Chart analysis data:
-*-*-
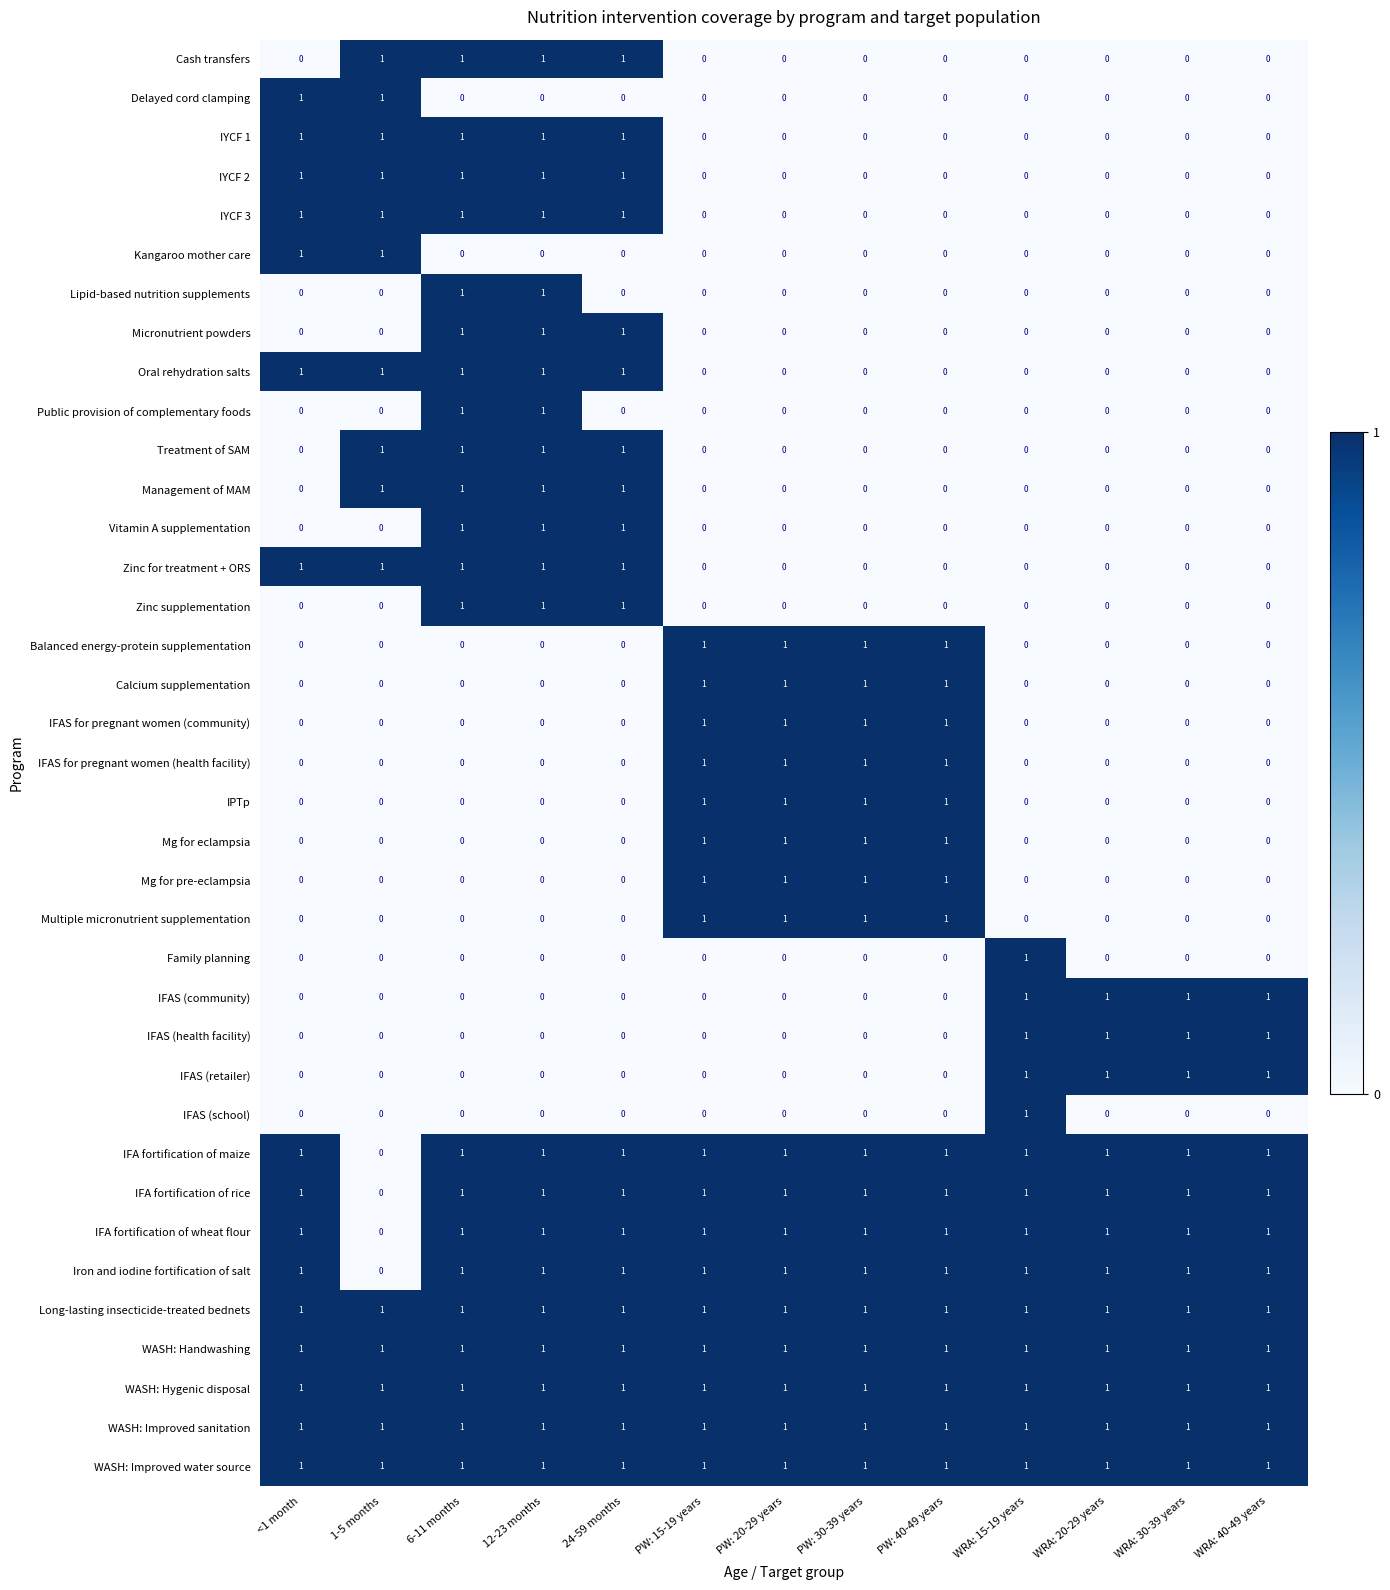

Is the value of Micronutrient powders at PW: 30-39 years greater than the value of IFA fortification of wheat flour at PW: 20-29 years?

No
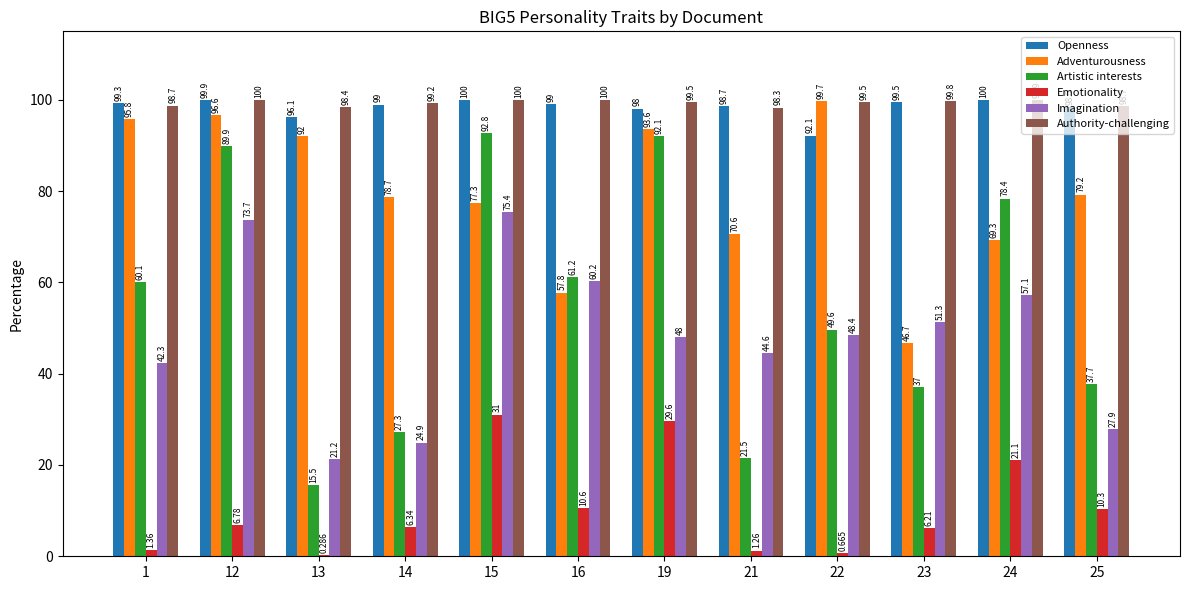

Is the value of Adventurousness at 14 greater than the value of Openness at 22?

No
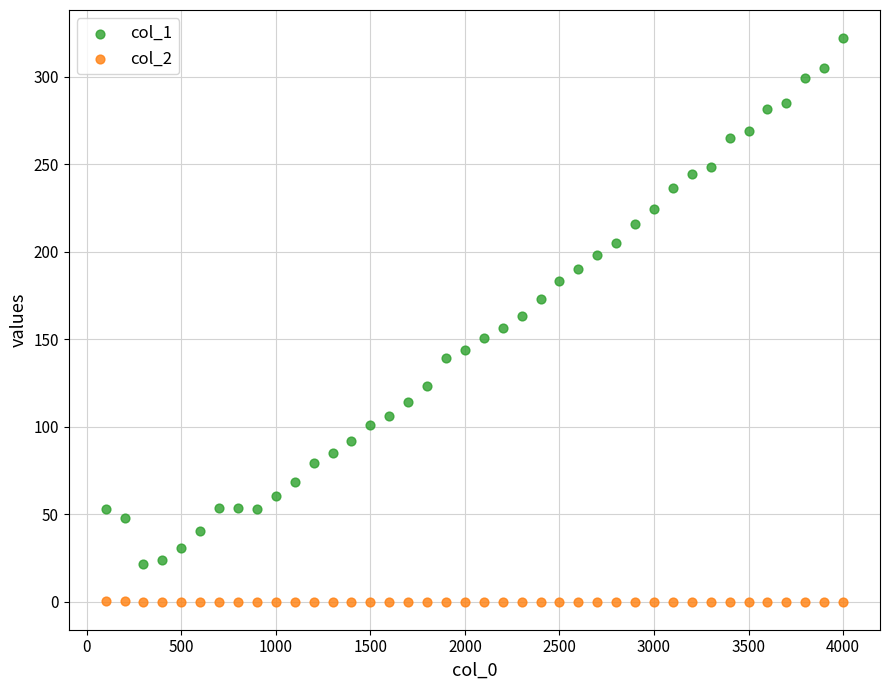

Which series has the largest Y range (max minus min)?

col_1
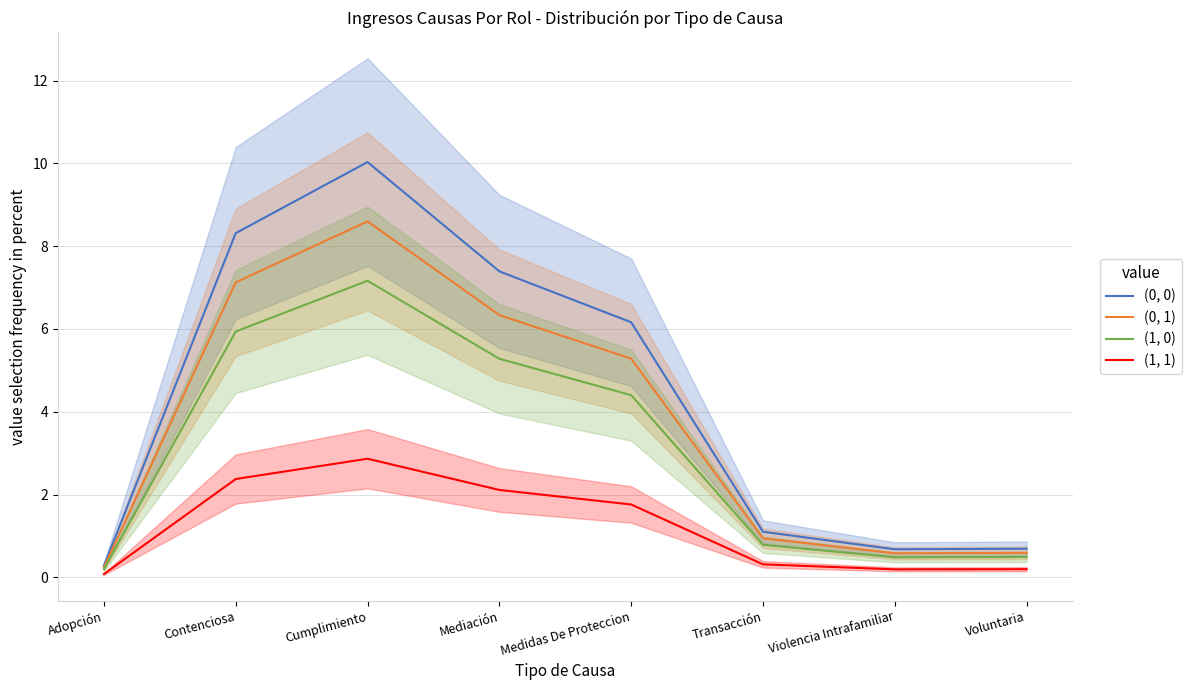

What is the value of the (1, 0) point at the 3rd from the left?

7.2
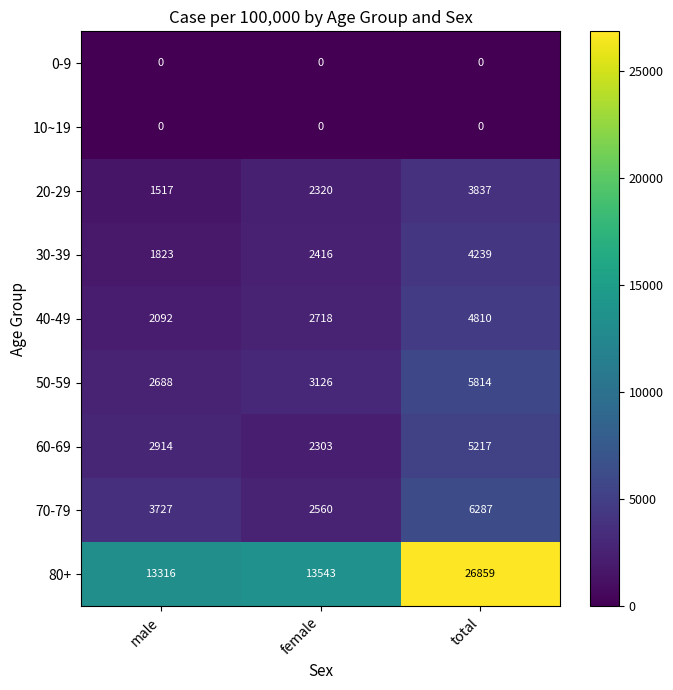

What is the minimum value for 60-69?

2303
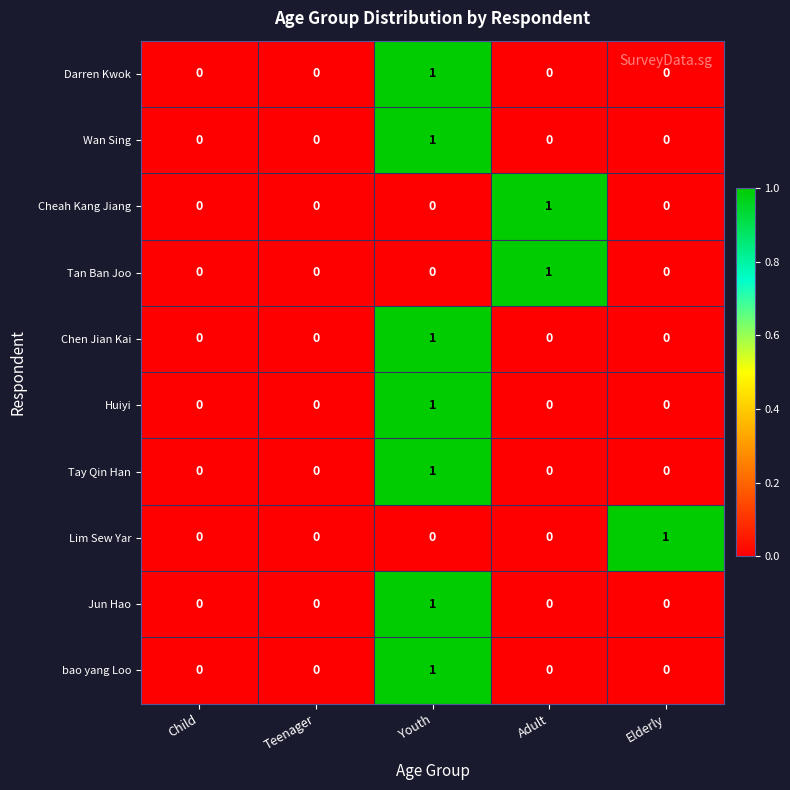

What is the total value across all series at Elderly?

1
-*-*-
AIM OF THE TASK: Render the rows as a JSON list of strings, one string per line, starting at the line that contains "What is the value" and ending at the end of the rows, with blank lines and pictures left out.

RESULT OF THE TASK:
[
  "What is the value of the (1, 0) point at the 3rd from the left?",
  "7.2",
  "What is the minimum value for 60-69?",
  "2303",
  "What is the total value across all series at Elderly?",
  "1"
]